The motif of “bad” and “good” exists in the novel from beginning to end, illustrating the narrator’s understanding of morality and ethics. For the narrator, the human condition is defined by bad and good. He first understands “the meaning of ‘bad’ because of hatred” as a young boy due to the hatred his father’s other wives and daughters have for the narrator, his brother, and his mother (1). However, he does not know what to do with these concepts as his understanding of “bad” is very simplified and limited due to having few experiences in the world. As the narrator attempts to navigate the human world, his inability to understand bad and good propels him to enter the bush of ghosts. Throughout his experiences in the bush of ghosts, he develops his understanding of bad and good through the physical representation of other characters and beings. For example, the smelling-ghost’s intention of enslaving the narrator for his gain manifests in his physical appearance of being grotesque and riddled with smells and insects. For the narrator, the smelling-ghost is “bad” because of his appearance, a simplification of good and bad that the narrator leans on to help him navigate the ghost world. As he grows older, the concepts of bad and good are complicated when he meets the Super-Lady, who introduces him to the town of her father. In this town, many earthly and ghostly wizards and witches meet regularly, and the narrator recognizes many of them from his own town. However, the Super-Lady reveals that these characters “have no good thoughts except evil thoughts both day and night” despite “worshipping the heavenly God” (115). The Super-Lady’s words help expand the narrator’s concept of bad and good, making clear that characters’ internal motivations do not always manifest in their appearances.

Traditional African Foods

In the novel, the use of traditional African food symbolizes familiarity, comfort, and identity for the narrator. These foods include rice, potatoes, yams, and fowl.
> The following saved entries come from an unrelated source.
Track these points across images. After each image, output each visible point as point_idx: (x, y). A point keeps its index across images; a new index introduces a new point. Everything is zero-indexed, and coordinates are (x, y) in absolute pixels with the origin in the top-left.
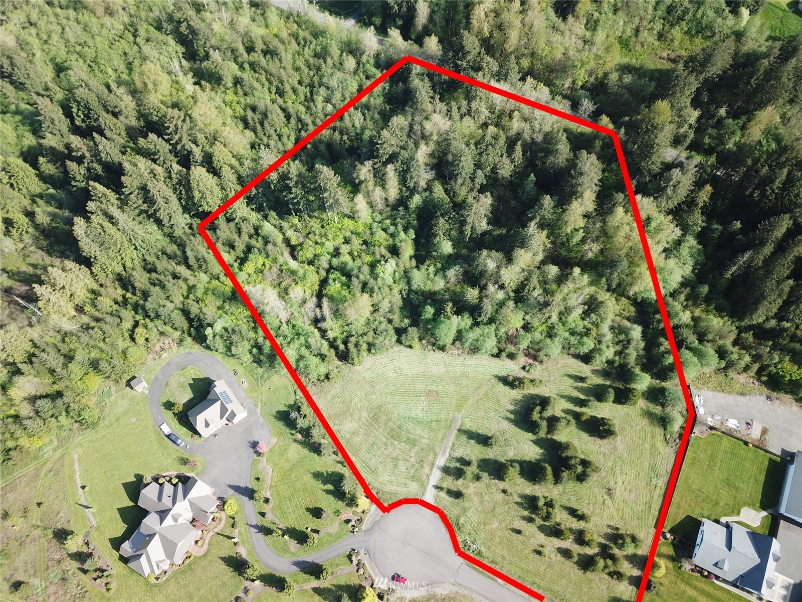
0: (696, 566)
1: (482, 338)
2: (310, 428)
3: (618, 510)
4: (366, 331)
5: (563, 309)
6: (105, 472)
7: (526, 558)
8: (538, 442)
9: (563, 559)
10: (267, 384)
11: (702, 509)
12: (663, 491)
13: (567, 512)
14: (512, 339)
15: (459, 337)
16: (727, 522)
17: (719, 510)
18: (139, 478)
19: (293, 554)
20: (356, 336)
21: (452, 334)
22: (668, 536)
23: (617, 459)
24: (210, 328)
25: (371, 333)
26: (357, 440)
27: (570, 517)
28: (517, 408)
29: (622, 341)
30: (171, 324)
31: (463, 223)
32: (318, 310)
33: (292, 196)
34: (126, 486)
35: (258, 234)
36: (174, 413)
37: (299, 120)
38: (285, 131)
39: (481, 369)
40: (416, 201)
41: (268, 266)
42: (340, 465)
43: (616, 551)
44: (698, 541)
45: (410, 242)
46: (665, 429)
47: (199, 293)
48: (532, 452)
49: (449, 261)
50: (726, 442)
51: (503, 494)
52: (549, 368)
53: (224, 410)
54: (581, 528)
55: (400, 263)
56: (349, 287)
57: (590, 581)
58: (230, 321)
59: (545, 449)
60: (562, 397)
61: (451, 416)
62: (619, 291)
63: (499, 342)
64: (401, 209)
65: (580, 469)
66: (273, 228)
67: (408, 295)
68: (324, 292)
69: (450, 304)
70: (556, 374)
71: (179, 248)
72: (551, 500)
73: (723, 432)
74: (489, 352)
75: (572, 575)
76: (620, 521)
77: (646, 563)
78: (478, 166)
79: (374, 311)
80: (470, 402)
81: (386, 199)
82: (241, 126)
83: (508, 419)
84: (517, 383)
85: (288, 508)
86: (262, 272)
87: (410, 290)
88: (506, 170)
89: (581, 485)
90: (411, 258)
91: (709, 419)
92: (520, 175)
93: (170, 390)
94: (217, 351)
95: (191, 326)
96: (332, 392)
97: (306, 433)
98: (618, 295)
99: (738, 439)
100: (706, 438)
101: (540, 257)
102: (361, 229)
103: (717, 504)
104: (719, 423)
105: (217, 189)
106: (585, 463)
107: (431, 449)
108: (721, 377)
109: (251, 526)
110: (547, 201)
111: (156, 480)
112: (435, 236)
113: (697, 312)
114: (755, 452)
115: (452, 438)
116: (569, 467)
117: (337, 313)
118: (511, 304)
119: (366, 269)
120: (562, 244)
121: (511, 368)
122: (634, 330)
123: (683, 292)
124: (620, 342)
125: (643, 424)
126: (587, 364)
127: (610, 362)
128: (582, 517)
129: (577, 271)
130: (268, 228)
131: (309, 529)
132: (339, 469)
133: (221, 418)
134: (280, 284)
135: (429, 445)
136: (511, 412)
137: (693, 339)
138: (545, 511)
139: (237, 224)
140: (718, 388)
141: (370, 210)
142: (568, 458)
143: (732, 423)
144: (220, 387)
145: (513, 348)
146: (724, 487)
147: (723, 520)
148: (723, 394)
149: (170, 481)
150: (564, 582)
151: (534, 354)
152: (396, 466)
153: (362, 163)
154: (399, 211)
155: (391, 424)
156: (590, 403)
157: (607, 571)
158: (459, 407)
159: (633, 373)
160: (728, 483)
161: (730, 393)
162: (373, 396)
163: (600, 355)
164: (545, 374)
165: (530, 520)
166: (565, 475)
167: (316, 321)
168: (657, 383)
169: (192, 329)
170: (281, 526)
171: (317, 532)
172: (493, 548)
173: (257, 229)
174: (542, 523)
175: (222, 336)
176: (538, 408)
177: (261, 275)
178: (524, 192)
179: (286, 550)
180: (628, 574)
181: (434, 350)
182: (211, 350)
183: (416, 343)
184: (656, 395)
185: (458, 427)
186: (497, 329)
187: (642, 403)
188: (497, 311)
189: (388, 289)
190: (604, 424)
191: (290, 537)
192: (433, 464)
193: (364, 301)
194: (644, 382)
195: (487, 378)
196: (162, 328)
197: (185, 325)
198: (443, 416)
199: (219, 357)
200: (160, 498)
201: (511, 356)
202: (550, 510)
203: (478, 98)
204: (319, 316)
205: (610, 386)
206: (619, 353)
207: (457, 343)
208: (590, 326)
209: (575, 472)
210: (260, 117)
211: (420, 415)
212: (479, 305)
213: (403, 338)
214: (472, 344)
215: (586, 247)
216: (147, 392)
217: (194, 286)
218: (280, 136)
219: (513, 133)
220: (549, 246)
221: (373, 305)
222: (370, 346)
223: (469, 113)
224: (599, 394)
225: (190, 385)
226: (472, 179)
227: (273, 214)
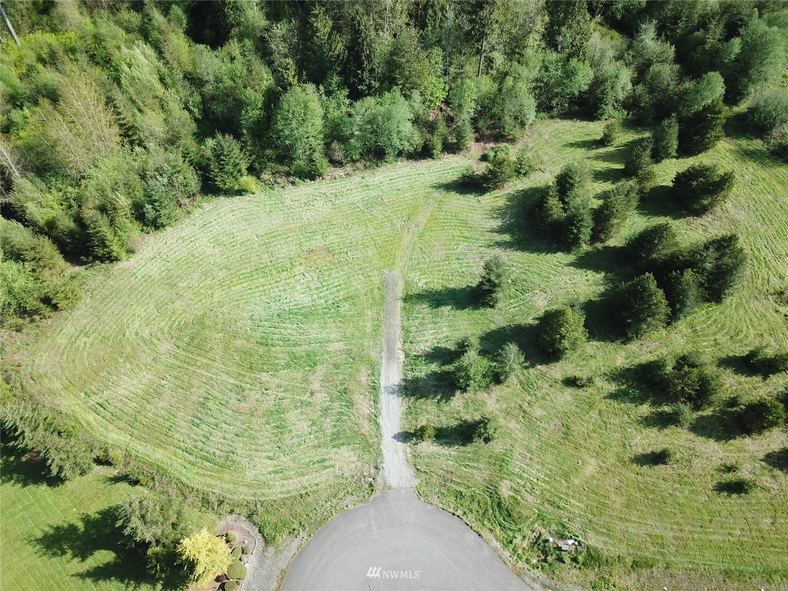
8: (583, 263)
15: (334, 132)
28: (508, 220)
39: (403, 184)
52: (531, 145)
59: (607, 269)
61: (376, 280)
83: (499, 244)
89: (721, 307)
115: (397, 319)
121: (459, 165)
126: (592, 121)
135: (349, 352)
136: (501, 231)
151: (493, 133)
155: (239, 343)
159: (684, 92)
162: (178, 304)
174: (698, 413)
183: (249, 182)
185: (400, 294)
187: (724, 144)
192: (374, 389)
198: (358, 285)
211: (305, 300)
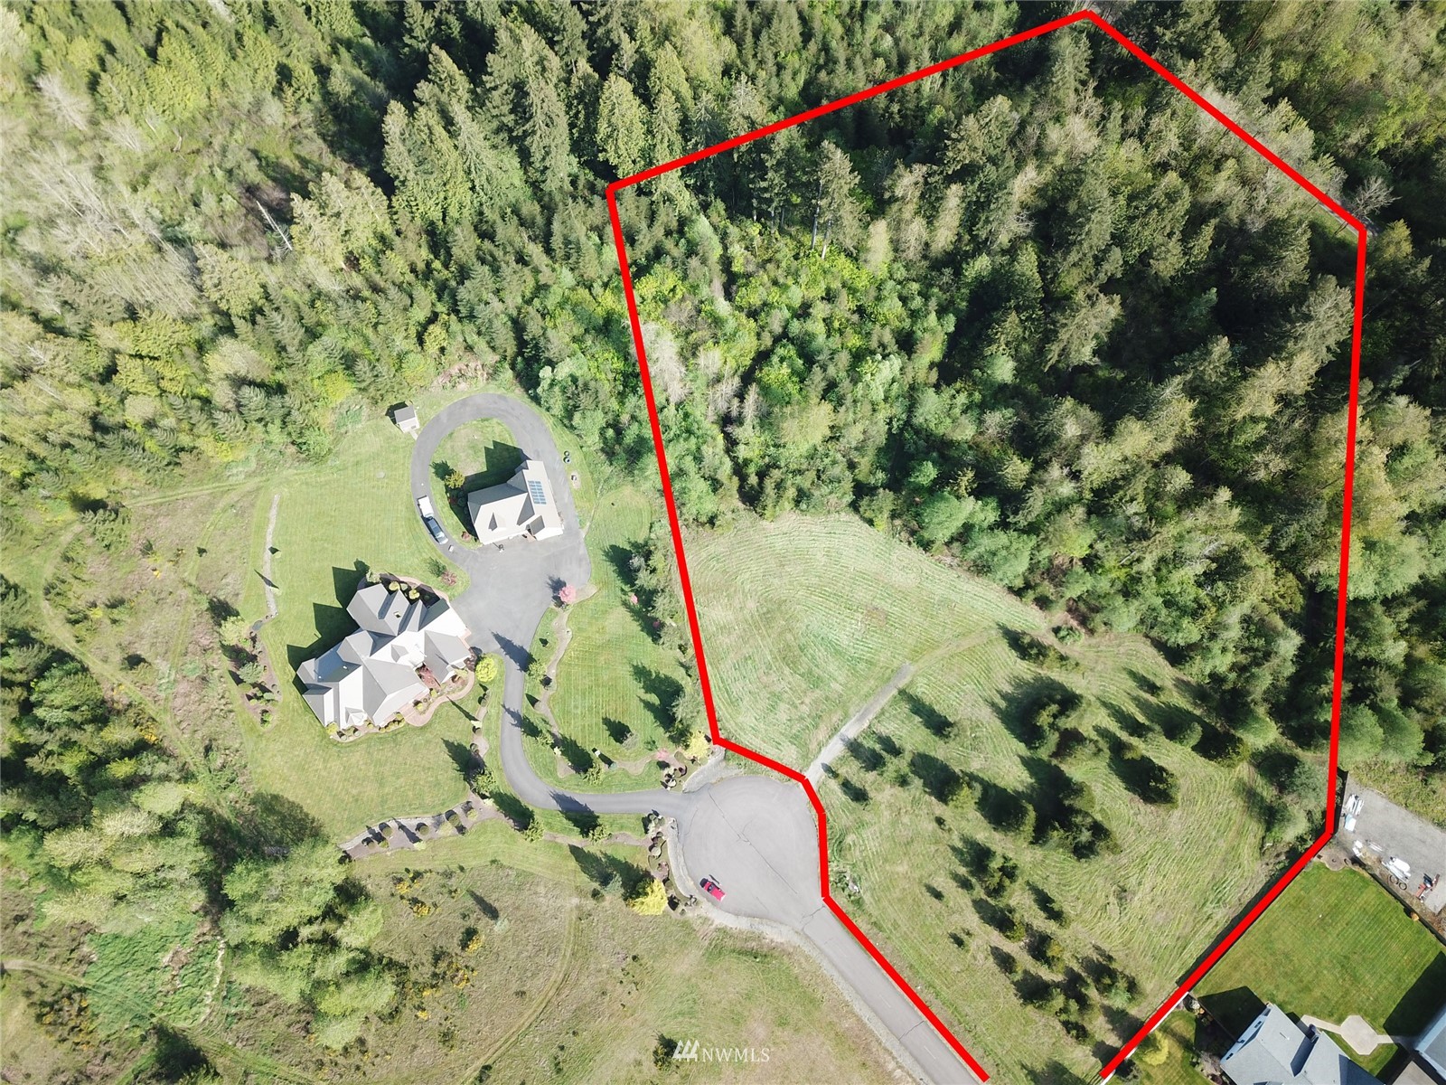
0: (1224, 1073)
1: (1004, 553)
2: (654, 592)
3: (1124, 929)
4: (804, 467)
5: (1170, 555)
6: (314, 540)
7: (934, 941)
8: (1029, 764)
9: (996, 969)
10: (611, 496)
11: (1277, 987)
12: (1219, 930)
13: (1033, 897)
14: (1056, 574)
15: (964, 535)
16: (1312, 1026)
17: (1307, 1001)
18: (362, 569)
19: (559, 781)
20: (784, 470)
21: (954, 526)
22: (1196, 1006)
23: (1158, 846)
24: (548, 369)
25: (812, 475)
26: (725, 641)
27: (1035, 907)
28: (1018, 693)
29: (1256, 650)
30: (488, 338)
31: (1049, 336)
32: (736, 402)
33: (764, 184)
34: (337, 572)
35: (681, 233)
36: (446, 486)
37: (825, 48)
38: (793, 61)
39: (980, 605)
40: (981, 265)
41: (679, 296)
42: (683, 671)
43: (1092, 993)
44: (1246, 1036)
45: (941, 337)
46: (1268, 829)
47: (552, 301)
48: (1012, 774)
49: (999, 395)
50: (1372, 894)
51: (935, 825)
52: (1102, 648)
53: (527, 511)
54: (1049, 932)
55: (909, 370)
56: (802, 381)
57: (1028, 1021)
58: (586, 368)
59: (1038, 780)
60: (1105, 704)
61: (896, 664)
62: (1288, 559)
63: (1031, 570)
64: (947, 271)
65: (1085, 836)
66: (709, 231)
67: (901, 430)
68: (758, 374)
69: (970, 475)
70: (1110, 663)
71: (542, 212)
72: (1015, 867)
73: (1373, 876)
74: (1006, 581)
75: (1001, 1000)
76: (1120, 947)
77: (1135, 1032)
78: (1119, 239)
79: (831, 438)
80: (938, 652)
81: (927, 244)
82: (719, 26)
83: (993, 705)
84: (1034, 651)
85: (576, 707)
86: (665, 301)
87: (908, 423)
88: (1169, 262)
89: (1077, 864)
90: (932, 365)
91: (1359, 844)
92: (1191, 282)
93: (452, 447)
94: (548, 409)
95: (520, 353)
96: (712, 549)
97: (647, 597)
98: (1283, 566)
99: (1396, 897)
100: (1337, 874)
101: (1167, 446)
102: (862, 282)
103: (1307, 989)
104: (1374, 857)
105: (639, 129)
106: (1099, 831)
107: (841, 703)
108: (1415, 782)
109: (508, 710)
110: (1221, 347)
111: (386, 582)
112: (991, 341)
113: (1422, 651)
114: (1419, 932)
115: (884, 700)
116: (1067, 826)
117: (766, 420)
118: (1080, 512)
119: (844, 359)
120: (1218, 436)
121: (1033, 621)
122: (1287, 637)
123: (1410, 604)
124: (1251, 649)
125: (1233, 805)
126: (1173, 665)
127: (1216, 678)
128: (1056, 915)
129: (1224, 494)
130: (702, 227)
131: (598, 753)
132: (679, 675)
133: (520, 523)
134: (688, 333)
135: (841, 696)
136: (1004, 696)
137: (1390, 695)
138: (996, 880)
139: (652, 203)
140: (1400, 798)
141: (891, 255)
142: (1073, 811)
143: (1399, 868)
144: (533, 472)
145: (1052, 590)
146: (1334, 967)
147: (1307, 1020)
148: (1404, 811)
149: (406, 592)
150: (983, 1004)
151: (1086, 613)
152: (773, 708)
153: (908, 166)
154: (942, 274)
155: (789, 636)
156: (1150, 735)
157: (1064, 1017)
158: (916, 654)
159: (1251, 711)
160: (1344, 963)
161: (1419, 814)
162: (776, 581)
163: (1204, 658)
164: (1091, 654)
165: (965, 884)
166: (1056, 835)
167: (726, 421)
168: (1289, 746)
169: (519, 359)
170: (554, 730)
171: (609, 762)
172: (886, 903)
173: (683, 222)
174: (984, 897)
175: (564, 390)
176: (1054, 708)
177: (662, 306)
178: (1184, 317)
179: (550, 771)
180: (1098, 1037)
181: (910, 543)
182: (539, 404)
183: (882, 521)
184: (1277, 767)
185: (901, 686)
186: (1038, 547)
187: (1244, 770)
188: (1048, 516)
189: (870, 407)
190: (1163, 781)
191: (563, 753)
192: (836, 730)
193: (820, 416)
194: (1264, 735)
195: (985, 624)
196: (473, 338)
197: (511, 349)
198: (882, 658)
199: (548, 421)
200: (383, 612)
201: (1043, 603)
202: (1007, 882)
203: (1169, 112)
204: (734, 413)
205: (1199, 720)
206: (1240, 669)
207: (956, 545)
208: (1207, 601)
209: (1075, 838)
210: (758, 20)
211: (844, 640)
212: (1021, 492)
213: (864, 502)
214: (981, 557)
215: (1259, 458)
216: (415, 437)
217: (546, 287)
218: (780, 68)
219: (1210, 198)
220: (1190, 431)
221: (832, 428)
222: (802, 496)
223: (1141, 135)
224: (1173, 725)
225: (487, 449)
226: (1098, 261)
227: (720, 205)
When the narrator encounters the first three ghosts in the bush, the “smell of African food’ entices him to enter the home and choose the copper ghost because of his preference for his “native food most” (9). Right away, these foods produce a positive sensory effect on the narrator, which allows him to find comfort when he is away from home. The narrator chooses the copper ghost over the others because he feels the most connected to his home when the copper ghost offers him this food. As the novel progresses, the times that the narrator feels the most comfortable and secure are when he eats familiar foods, such as cooked yams as a cow, or fowl with the Super-Lady, because they remind him of his home as well as his human identity. The use of food grounds the narrator as it reconnects him to a sense of security and familiarity throughout the text.